Egypt Independent

What did Sadat do to Egyptian intellectuals?



Sadat inherited a heavy legacy from Nasser in 1970, including the 1967 defeat that led to the occupation of Sinai and an economic recession that frustrated the people, intellectuals and non-intellectuals. And it was not clear how the country would get out of this political and economic crisis.
 
Although Sadat did not have the leadership qualities that Nasser did, he was shrewd and cunning like no other president before or after him. His position regarding Egyptian intellectuals was different from Nasser's and Hosni Mubarak’s. None of them was an intellectual as such, but Nasser respected intellectuals more than the other two presidents. Although he was impatient to ideologies, he did not underestimate ideologists, for he knew how ideologies could form policies and the awareness of the people.
 
Nasser listened and contemplated a lot, but never paid much attention to small details, while Sadat prefered to sit with friends rather than talk with intellectuals. And Mubarak did not like to talk with intellectuals either because he had a hard time understanding what they said.
 
Among the heavy legacy that Sadat inherited were leftist intellectuals who believed the state should play a larger role in the economy, nationalists who were against Israel and the American domination and others who were in favor of Arab nationalism. So what did Sadat do to those when he decided to take a different path from Nasser’s in all these issues?
 
Although he often said that he was taking the same line as Nasser, Sadat did exactly the opposite, especially after the Egyptian army succeeded in crossing the Suez Canal in October 1973.
 
There was this joke at that time that Sadat was drawing the same line as Nasser but erased it with as he followed. For he did indeed deviate from the main four issues in Nasser’s line regarding the economic policy, the policies towards the Arabs, the relation with Israel and the relation with the United States.
 
Contrary to Nasser, Sadat adopted an open door policy and pulled the state out of the economy, placed Egypt’s interests before Arab nationalism, made peace with Israel before the Palestinians could have their lost rights back, and was totally dependent on the United States.
 
It was only natural for this sharp deviation to be resented by the majority of Egyptian intellectuals who believed in socialism and Arab nationalism and who were against peace with Israel and dependency on the United States.
 
Sadat dealt with those intellectuals aggressively and shrewdly.

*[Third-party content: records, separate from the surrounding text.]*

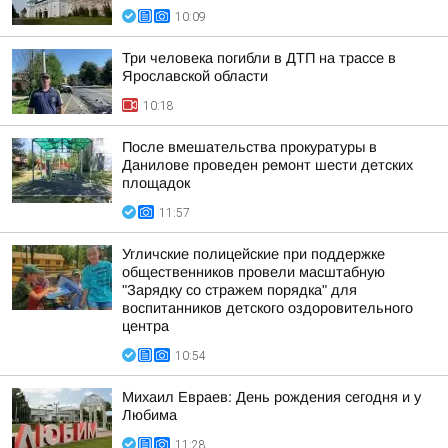
10:09
Три человека погибли в ДТП на трассе в
Ярославской области
10:18
После вмешательства прокуратуры в
Данилове проведен ремонт шести детских
площадок
11:57
Угличские полицейские при поддержке
общественников провели масштабную
"Зарядку со стражем порядка" для
воспитанников детского оздоровительного
центра
10:54
Михаил Евраев: День рождения сегодня и у
Любима
11:28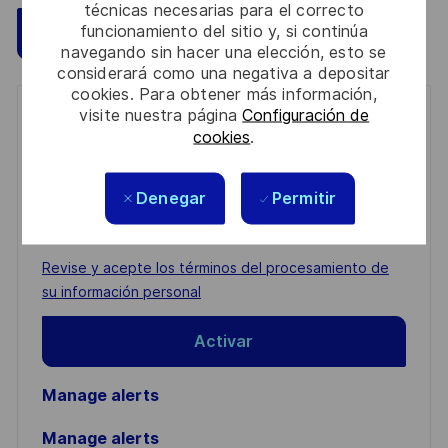
técnicas necesarias para el correcto
funcionamiento del sitio y, si continúa
Guardar
Aplicar ahora
navegando sin hacer una elección, esto se
considerará como una negativa a depositar
cookies. Para obtener más información,
visite nuestra página
Configuración de
Get notified for similar jobs
cookies
.
You'll receive updates once a week
Denegar
Permitir
Enter
Email
address
Required
Revise y acepte los términos del procesamiento de
(Required)
su información personal
Activar
Manage alerts
Manage alerts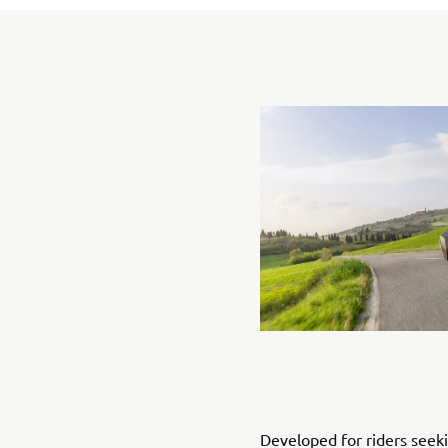
Developed for riders seeki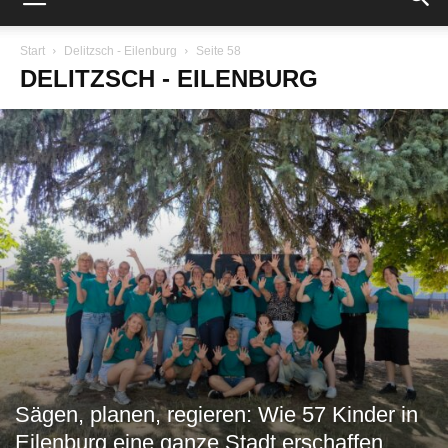
Start
Delitzsch - Eilenburg
Seite 58
DELITZSCH - EILENBURG
Sägen, planen, regieren: Wie 57 Kinder in
Eilenburg eine ganze Stadt erschaffen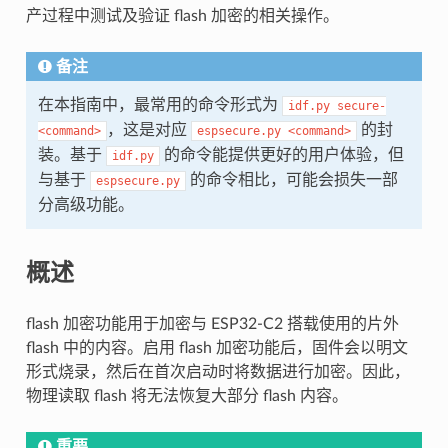
产过程中测试及验证 flash 加密的相关操作。
备注
在本指南中，最常用的命令形式为
idf.py
secure-
，这是对应
的封
<command>
espsecure.py
<command>
装。基于
的命令能提供更好的用户体验，但
idf.py
与基于
的命令相比，可能会损失一部
espsecure.py
分高级功能。
概述
flash 加密功能用于加密与 ESP32-C2 搭载使用的片外
flash 中的内容。启用 flash 加密功能后，固件会以明文
形式烧录，然后在首次启动时将数据进行加密。因此，
物理读取 flash 将无法恢复大部分 flash 内容。
重要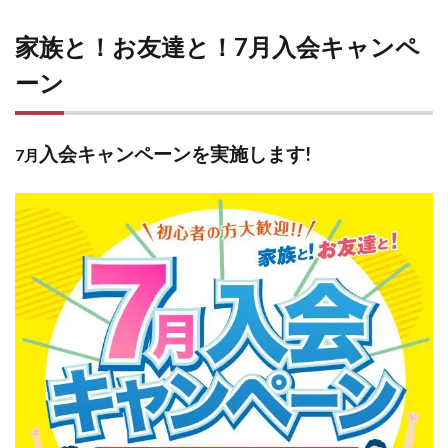
家族と！お友達と！7月入会キャンペ
ーン
入会キャンペーンを実施します!
7月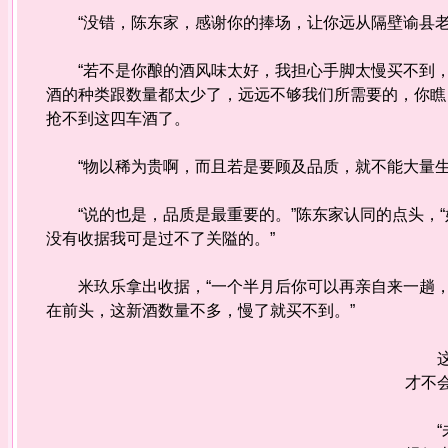
“没错，陈东家，感谢你的捧场，让你远从隔壁谕县老
“若不是你酿的酒风味太好，我担心手脚太慢买不到，也
酒的种类跟数量都太少了，远远不够我们所需要的，你瞧
抢不到这四车酒了。
“物以稀为贵啊，而且若是要顾及品质，就不能大量生
“说的也是，品质是最重要的。”陈东家认同的点头，“
没有收据我可是过不了关隘的。”
米玖乐拿出收据，“一个半月后你可以再亲自来一趟，
在前头，这新酒数量不多，慢了就买不到。”
这收
才不
“未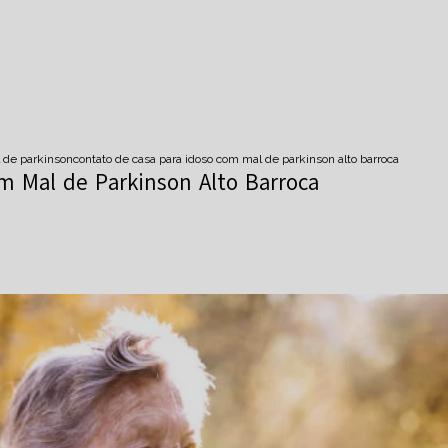
 de parkinson
contato de casa para idoso com mal de parkinson alto barroca
m Mal de Parkinson Alto Barroca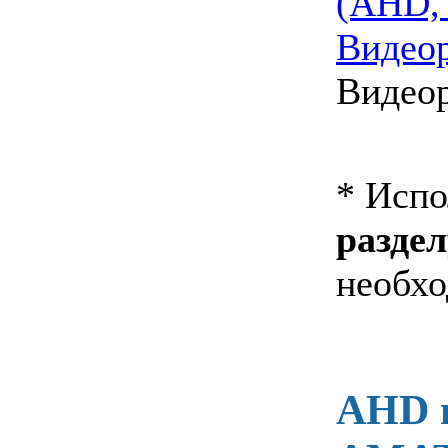
(AHD, 
Видео
Видеор
* Исп
раздел
необхо
AHD в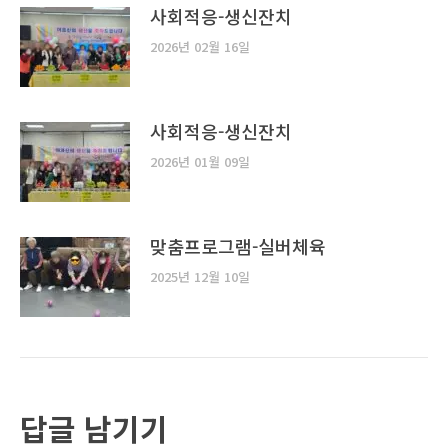
사회적응-생신잔치
2026년 02월 16일
사회적응-생신잔치
2026년 01월 09일
맞춤프로그램-실버체육
2025년 12월 10일
답글 남기기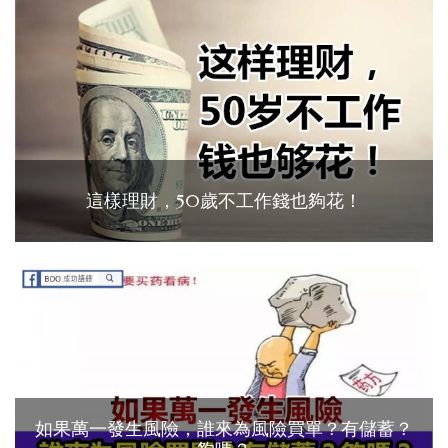
這樣理財，50歲不工作錢也夠花！
如果萬一發生風險，誰來為風險買單？有儲蓄？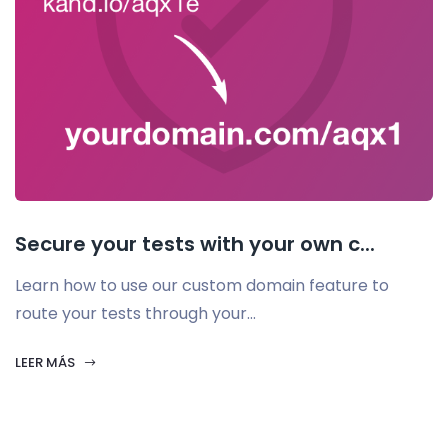
Secure your tests with your own c...
Learn how to use our custom domain feature to
route your tests through your...
LEER MÁS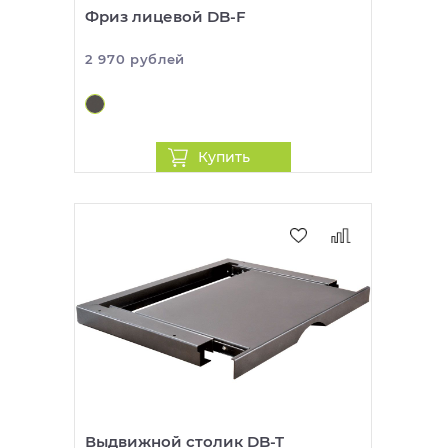
Фриз лицевой DB-F
2 970 рублей
Купить
Выдвижной столик DB-T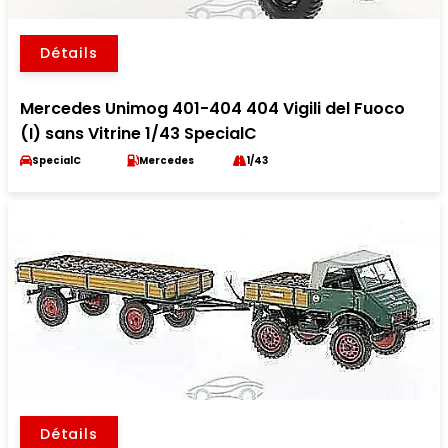
Détails
Mercedes Unimog 401-404 404 Vigili del Fuoco
(I) sans Vitrine 1/43 SpecialC
SpecialC
Mercedes
1/43
Détails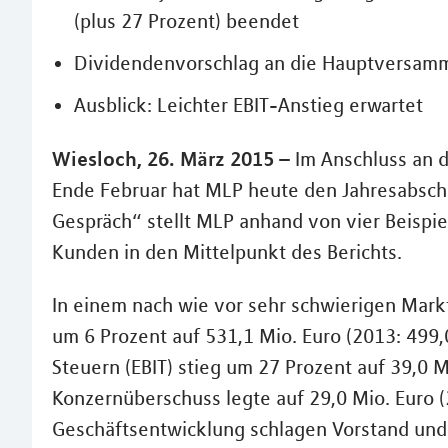
(plus 27 Prozent) beendet
Dividendenvorschlag an die Hauptversamm
Ausblick: Leichter EBIT-Anstieg erwartet
Wiesloch, 26. März 2015 –
Im Anschluss an d
Ende Februar hat MLP heute den Jahresabschl
Gespräch“ stellt MLP anhand von vier Beispie
Kunden in den Mittelpunkt des Berichts.
In einem nach wie vor sehr schwierigen Mar
um 6 Prozent auf 531,1 Mio. Euro (2013: 499,
Steuern (EBIT) stieg um 27 Prozent auf 39,0 M
Konzernüberschuss legte auf 29,0 Mio. Euro (2
Geschäftsentwicklung schlagen Vorstand und 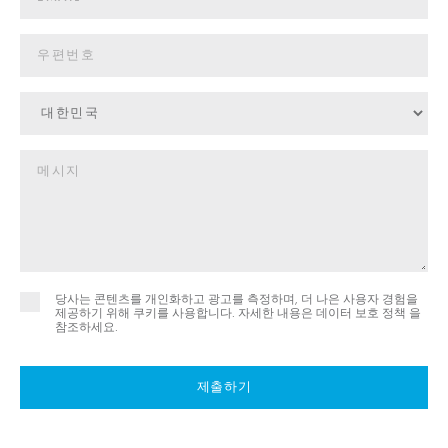
당사는 콘텐츠를 개인화하고 광고를 측정하며, 더 나은 사용자 경험을
제공하기 위해 쿠키를 사용합니다. 자세한 내용은
데이터 보호 정책 을
참조하세요.
제출하기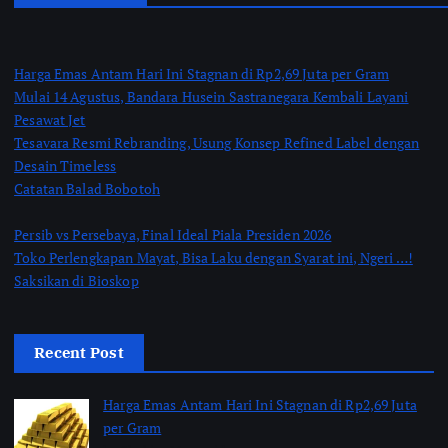
Harga Emas Antam Hari Ini Stagnan di Rp2,69 Juta per Gram
Mulai 14 Agustus, Bandara Husein Sastranegara Kembali Layani
Pesawat Jet
Tesavara Resmi Rebranding, Usung Konsep Refined Label dengan
Desain Timeless
Catatan Balad Bobotoh
Persib vs Persebaya, Final Ideal Piala Presiden 2026
Toko Perlengkapan Mayat, Bisa Laku dengan Syarat ini, Ngeri …!
Saksikan di Bioskop
Recent Post
Harga Emas Antam Hari Ini Stagnan di Rp2,69 Juta
per Gram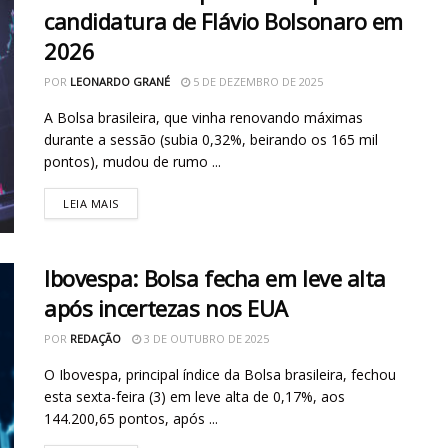
candidatura de Flávio Bolsonaro em
2026
POR
LEONARDO GRANÉ
5 DE DEZEMBRO DE 2025
A Bolsa brasileira, que vinha renovando máximas
durante a sessão (subia 0,32%, beirando os 165 mil
pontos), mudou de rumo ...
LEIA MAIS
Ibovespa: Bolsa fecha em leve alta
após incertezas nos EUA
POR
REDAÇÃO
3 DE OUTUBRO DE 2025
O Ibovespa, principal índice da Bolsa brasileira, fechou
esta sexta-feira (3) em leve alta de 0,17%, aos
144.200,65 pontos, após ...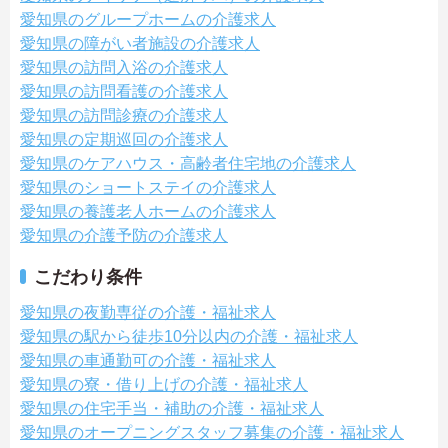
愛知県のグループホームの介護求人
愛知県の障がい者施設の介護求人
愛知県の訪問入浴の介護求人
愛知県の訪問看護の介護求人
愛知県の訪問診療の介護求人
愛知県の定期巡回の介護求人
愛知県のケアハウス・高齢者住宅地の介護求人
愛知県のショートステイの介護求人
愛知県の養護老人ホームの介護求人
愛知県の介護予防の介護求人
こだわり条件
愛知県の夜勤専従の介護・福祉求人
愛知県の駅から徒歩10分以内の介護・福祉求人
愛知県の車通勤可の介護・福祉求人
愛知県の寮・借り上げの介護・福祉求人
愛知県の住宅手当・補助の介護・福祉求人
愛知県のオープニングスタッフ募集の介護・福祉求人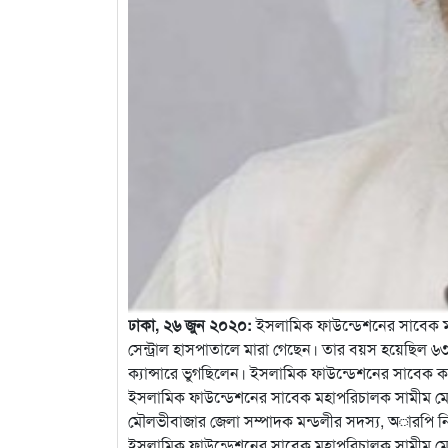
ঢাকা, ২৬ জুন ২০২০:
ইসলামিক ফাউন্ডেশনের সাবেক ম
সেন্ট্রাল হাসপাতালে মারা গেছেন। তার বয়স হয়েছিল 
ক্যান্সারে ভুগছিলেন। ইসলামিক ফাউন্ডেশনের সাবেক 
ইসলামিক ফাউন্ডেশনের সাবেক মহাপরিচালক সামীম মোহাম
মৌলভীবাজার জেলা সম্পাদক মন্ডলীর সদস্য, অারপি নি
ইসলামিক ফাউন্ডেশনের সাবেক মহাপরিচালক সামীম মো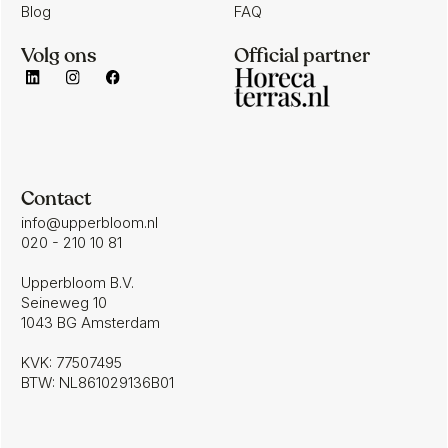
Blog
FAQ
Volg ons
Official partner
Contact
info@upperbloom.nl
020 - 210 10 81
Upperbloom B.V.
Seineweg 10
1043 BG Amsterdam
KVK: 77507495
BTW: NL861029136B01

He described them with inappropriate expressions that neither Nasser nor Mubarak ever used. He called a certain prominent intellectual insane, said about another that he threw him in jail like a dog, described others as obnoxious and told them that democracy has fangs and that he would squash them all.
 
The crossing of the Suez Canal in 1973 did not appease the Egyptian intellectuals for long, for it soon became clear that the military gain was followed by serious political concessions, starting with the disengagement agreements to the reception of President Nixon as a hero, the successive attacks on the Arab States that he called dwarfs, the uncontrolled open door policy that did not protect Egyptian industries, and the signing of the peace treaty with Israel in 1979.
 
The Egyptian intellectuals seemed like they were struck by lightning and did not know what to do or where to go. Some of them went to Iraq, where they were welcomed by Saddam Hussein, some went to Kuwait, where they taught at universities, some went to Paris, where they were welcomed by the French socialists, and some went to London, where they worked for Gulf newspapers.
 
Yet travel was not an alternative for others who were too old or who insisted on continuing their struggle at home, whatever the consequences. Among them was Naguib Mahfouz, who had to use symbolism in his stories to the extent that they were almost turned into riddles, Yusuf Idris, who left literature and just wrote political articles because he felt he could not write stories and novels if his very house was burning, and Gamal Hamdan, who locked himself at home.
 
But others like Fathi Radwan and Helmy Murad wrote fiery articles that criticized the government policies in those four issues, while yet others like Adel Hussein and Hassan Hanafi chose to adopt the Islamic discourse and alter it into a leftist interpretation to criticise the government.
 
Sadat was only supported by intellectuals who shared his personal inclinations, such as Rashad Rushdie, who was said to have helped him write his autobiography “In Search of Identity,” Lotfy al-Kholy, an old leftist who saw in Sadat’s policies a wisdom that others did not see and praised him for what he called his “Political School,” and Sheikh Metwally al-Shaarawy, the Islamic preacher who interpreted religion in a way that was not inconsistent with the wishes of the ruler, even if it fomented sectarian strife.
 
Sadat's regime could have continued with the support of this type of intellectuals without fearing any danger from the rest. But during a visit to the United States in 1981, he began to feel that the American administration would stop supporting him and might even work on toppling him. 
 
And so he carried out unprecedented mass arrests of left-wing, right-wing, Muslim, Coptic, men and women intellectuals when he came back from that visit. Yet those famous September 1981 arrests did not last more than a few weeks because he was assassinated on 6 October 1981 and they were all released.
 
The new president received them in the presidential palace after their release, but the plight of the Egyptian intellectuals returned again a few months after he assumed office.